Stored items
╔══
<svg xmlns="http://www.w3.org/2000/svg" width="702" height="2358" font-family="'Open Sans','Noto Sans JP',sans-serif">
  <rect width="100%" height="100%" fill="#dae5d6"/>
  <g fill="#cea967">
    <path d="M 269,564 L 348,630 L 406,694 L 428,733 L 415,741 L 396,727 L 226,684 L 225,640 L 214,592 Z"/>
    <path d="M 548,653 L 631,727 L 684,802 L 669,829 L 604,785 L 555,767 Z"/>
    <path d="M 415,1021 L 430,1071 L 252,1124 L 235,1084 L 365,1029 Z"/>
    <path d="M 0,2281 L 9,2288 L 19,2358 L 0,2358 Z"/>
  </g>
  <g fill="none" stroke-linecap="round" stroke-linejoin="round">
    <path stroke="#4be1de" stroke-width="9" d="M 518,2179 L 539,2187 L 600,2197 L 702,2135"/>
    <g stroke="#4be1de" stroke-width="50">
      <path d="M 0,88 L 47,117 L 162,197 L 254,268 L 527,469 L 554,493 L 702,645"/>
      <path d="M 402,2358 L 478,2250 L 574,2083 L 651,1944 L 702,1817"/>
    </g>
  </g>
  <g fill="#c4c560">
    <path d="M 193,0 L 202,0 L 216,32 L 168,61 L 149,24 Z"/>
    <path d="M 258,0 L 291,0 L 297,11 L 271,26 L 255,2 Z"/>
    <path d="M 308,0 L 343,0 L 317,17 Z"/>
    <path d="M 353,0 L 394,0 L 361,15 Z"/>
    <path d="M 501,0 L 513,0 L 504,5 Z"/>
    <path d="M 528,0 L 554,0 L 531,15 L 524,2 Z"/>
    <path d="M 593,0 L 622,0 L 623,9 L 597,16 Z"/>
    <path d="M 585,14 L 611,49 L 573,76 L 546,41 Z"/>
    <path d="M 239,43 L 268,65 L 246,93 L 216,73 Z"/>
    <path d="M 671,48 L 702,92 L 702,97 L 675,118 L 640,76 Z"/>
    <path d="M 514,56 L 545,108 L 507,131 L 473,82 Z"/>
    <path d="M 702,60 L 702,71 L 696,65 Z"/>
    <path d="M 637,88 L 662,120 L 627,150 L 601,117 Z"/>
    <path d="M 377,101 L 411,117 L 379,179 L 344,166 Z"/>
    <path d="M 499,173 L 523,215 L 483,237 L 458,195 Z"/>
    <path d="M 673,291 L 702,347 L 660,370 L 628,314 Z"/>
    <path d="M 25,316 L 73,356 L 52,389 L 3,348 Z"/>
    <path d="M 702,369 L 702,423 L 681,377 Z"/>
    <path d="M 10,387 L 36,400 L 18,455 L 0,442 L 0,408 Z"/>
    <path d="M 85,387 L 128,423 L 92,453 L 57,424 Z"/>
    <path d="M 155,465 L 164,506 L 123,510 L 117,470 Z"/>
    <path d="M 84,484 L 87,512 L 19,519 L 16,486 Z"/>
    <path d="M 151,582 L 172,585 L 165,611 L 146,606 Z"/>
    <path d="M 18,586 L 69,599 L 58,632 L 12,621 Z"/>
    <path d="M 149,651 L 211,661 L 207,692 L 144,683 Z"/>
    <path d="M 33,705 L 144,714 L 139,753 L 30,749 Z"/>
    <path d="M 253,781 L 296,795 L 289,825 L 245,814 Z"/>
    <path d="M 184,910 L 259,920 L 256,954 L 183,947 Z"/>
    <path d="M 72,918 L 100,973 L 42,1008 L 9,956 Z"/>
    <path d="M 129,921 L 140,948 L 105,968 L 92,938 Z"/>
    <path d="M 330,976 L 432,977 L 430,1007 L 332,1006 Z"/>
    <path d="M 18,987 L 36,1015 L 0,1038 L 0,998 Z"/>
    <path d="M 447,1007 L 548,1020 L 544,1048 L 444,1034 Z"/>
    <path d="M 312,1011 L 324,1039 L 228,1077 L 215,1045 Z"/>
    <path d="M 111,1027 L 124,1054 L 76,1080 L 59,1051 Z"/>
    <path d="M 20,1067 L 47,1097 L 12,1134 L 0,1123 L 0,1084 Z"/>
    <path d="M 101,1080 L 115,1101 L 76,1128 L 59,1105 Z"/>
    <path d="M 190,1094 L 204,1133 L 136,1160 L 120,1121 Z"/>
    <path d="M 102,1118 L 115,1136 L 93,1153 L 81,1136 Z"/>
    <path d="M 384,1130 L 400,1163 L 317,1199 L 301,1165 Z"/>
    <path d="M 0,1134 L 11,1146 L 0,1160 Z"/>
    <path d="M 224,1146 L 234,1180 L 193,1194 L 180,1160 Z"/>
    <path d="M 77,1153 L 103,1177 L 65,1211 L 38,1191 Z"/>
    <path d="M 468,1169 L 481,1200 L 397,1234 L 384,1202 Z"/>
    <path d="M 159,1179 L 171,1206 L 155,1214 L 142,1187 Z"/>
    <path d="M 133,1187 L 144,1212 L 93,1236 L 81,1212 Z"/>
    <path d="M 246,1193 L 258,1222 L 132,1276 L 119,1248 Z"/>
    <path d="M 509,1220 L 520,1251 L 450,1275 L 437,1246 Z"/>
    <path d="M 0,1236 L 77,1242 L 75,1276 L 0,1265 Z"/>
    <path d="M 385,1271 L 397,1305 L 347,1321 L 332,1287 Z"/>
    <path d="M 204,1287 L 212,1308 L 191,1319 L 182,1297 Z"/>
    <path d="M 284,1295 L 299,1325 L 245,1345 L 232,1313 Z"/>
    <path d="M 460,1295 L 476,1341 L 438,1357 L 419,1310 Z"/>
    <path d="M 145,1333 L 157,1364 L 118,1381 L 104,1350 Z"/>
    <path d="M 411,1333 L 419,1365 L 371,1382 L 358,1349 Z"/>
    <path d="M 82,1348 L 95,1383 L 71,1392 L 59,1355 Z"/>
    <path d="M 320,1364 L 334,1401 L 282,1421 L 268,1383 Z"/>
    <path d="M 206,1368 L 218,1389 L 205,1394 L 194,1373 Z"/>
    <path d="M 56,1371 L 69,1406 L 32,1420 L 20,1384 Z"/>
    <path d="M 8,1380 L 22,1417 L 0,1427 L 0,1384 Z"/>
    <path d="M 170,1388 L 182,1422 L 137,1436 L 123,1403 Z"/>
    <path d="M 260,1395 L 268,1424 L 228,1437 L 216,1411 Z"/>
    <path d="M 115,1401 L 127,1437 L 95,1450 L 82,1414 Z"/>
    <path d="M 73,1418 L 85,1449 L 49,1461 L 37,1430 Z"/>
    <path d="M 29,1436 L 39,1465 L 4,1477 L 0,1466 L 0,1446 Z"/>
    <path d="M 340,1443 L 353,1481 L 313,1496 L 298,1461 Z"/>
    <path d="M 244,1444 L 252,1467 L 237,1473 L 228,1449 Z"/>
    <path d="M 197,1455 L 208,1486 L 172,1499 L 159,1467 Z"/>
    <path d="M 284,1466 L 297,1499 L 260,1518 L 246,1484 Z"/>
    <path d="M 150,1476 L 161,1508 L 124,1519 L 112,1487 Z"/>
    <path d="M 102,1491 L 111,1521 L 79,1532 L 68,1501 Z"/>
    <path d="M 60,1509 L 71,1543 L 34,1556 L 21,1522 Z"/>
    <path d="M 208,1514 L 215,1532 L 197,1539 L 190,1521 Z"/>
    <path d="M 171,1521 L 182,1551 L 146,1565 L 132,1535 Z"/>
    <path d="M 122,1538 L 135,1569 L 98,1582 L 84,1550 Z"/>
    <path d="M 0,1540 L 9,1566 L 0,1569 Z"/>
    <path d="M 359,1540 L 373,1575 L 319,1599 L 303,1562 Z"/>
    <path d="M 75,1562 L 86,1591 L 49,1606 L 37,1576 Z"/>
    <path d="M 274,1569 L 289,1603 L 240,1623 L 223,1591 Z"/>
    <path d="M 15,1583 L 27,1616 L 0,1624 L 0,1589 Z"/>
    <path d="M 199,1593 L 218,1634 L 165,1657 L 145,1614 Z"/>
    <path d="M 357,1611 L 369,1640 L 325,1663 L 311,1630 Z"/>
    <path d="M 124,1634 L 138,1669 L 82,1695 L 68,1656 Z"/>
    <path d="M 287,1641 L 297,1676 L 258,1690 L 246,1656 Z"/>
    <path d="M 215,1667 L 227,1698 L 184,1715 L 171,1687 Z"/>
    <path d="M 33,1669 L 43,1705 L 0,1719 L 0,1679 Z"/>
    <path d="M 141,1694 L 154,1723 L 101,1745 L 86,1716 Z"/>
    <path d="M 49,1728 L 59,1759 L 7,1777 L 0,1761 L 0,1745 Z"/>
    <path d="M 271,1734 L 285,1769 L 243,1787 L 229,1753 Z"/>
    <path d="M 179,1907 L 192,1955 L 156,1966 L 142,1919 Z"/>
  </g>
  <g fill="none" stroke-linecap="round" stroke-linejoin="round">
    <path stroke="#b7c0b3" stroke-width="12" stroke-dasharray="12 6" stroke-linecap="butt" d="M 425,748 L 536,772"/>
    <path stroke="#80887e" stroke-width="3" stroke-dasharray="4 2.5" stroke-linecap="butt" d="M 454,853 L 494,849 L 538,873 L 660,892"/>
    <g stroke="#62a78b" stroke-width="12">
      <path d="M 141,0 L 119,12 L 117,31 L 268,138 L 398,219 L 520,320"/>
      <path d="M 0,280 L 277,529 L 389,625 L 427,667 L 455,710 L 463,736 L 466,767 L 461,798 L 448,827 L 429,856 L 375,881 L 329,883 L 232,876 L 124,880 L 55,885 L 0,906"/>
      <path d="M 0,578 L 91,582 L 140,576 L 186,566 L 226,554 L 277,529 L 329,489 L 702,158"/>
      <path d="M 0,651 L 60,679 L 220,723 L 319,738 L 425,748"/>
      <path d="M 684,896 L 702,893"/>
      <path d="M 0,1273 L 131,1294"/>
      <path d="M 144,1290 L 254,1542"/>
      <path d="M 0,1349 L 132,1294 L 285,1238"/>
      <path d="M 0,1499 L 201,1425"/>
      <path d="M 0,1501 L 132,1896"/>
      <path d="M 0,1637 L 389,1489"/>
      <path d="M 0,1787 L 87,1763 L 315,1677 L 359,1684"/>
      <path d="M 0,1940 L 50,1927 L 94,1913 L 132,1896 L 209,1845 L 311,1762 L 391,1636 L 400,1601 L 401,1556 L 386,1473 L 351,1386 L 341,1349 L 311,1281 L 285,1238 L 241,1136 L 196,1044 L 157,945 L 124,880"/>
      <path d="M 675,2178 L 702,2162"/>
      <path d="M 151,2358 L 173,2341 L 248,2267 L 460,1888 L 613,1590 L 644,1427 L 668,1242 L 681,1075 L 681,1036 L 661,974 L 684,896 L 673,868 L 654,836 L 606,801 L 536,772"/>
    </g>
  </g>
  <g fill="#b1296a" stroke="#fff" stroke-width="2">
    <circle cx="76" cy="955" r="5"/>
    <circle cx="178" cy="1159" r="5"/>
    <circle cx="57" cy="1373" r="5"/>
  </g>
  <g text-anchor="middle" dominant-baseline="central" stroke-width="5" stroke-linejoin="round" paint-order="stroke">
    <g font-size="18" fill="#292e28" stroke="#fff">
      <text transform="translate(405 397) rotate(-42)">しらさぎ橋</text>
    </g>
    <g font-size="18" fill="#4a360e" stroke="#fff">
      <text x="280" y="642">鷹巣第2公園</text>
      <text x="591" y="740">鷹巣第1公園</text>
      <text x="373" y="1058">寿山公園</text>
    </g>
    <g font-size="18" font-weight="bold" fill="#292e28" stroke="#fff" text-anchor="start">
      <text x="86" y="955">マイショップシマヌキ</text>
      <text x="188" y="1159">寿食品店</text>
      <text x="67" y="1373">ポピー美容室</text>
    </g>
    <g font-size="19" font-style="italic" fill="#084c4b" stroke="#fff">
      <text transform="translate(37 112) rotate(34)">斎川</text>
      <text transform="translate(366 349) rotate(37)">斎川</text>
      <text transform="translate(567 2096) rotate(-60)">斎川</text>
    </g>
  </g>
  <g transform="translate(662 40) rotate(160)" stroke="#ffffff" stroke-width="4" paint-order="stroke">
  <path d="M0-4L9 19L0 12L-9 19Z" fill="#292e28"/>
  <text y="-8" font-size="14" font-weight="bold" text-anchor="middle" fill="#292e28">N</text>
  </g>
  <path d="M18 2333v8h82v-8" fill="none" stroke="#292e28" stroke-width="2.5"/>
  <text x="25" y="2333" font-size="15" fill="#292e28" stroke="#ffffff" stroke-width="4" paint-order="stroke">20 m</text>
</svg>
╚══
WHAT IS EXPECTED: Go through the records and pull out each line that includes the word "middle".

RESULT OF THE EXERCISE:
  <g text-anchor="middle" dominant-baseline="central" stroke-width="5" stroke-linejoin="round" paint-order="stroke">
  <text y="-8" font-size="14" font-weight="bold" text-anchor="middle" fill="#292e28">N</text>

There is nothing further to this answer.